[[ Listed records open ]]

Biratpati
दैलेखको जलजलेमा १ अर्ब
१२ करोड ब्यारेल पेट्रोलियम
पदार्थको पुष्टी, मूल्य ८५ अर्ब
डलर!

[[ Listed records closed ]]

**Work instructions:**
Reproduce the rows above verbatim, line for line.

**Result:**
Biratpati
दैलेखको जलजलेमा १ अर्ब
१२ करोड ब्यारेल पेट्रोलियम
पदार्थको पुष्टी, मूल्य ८५ अर्ब
डलर!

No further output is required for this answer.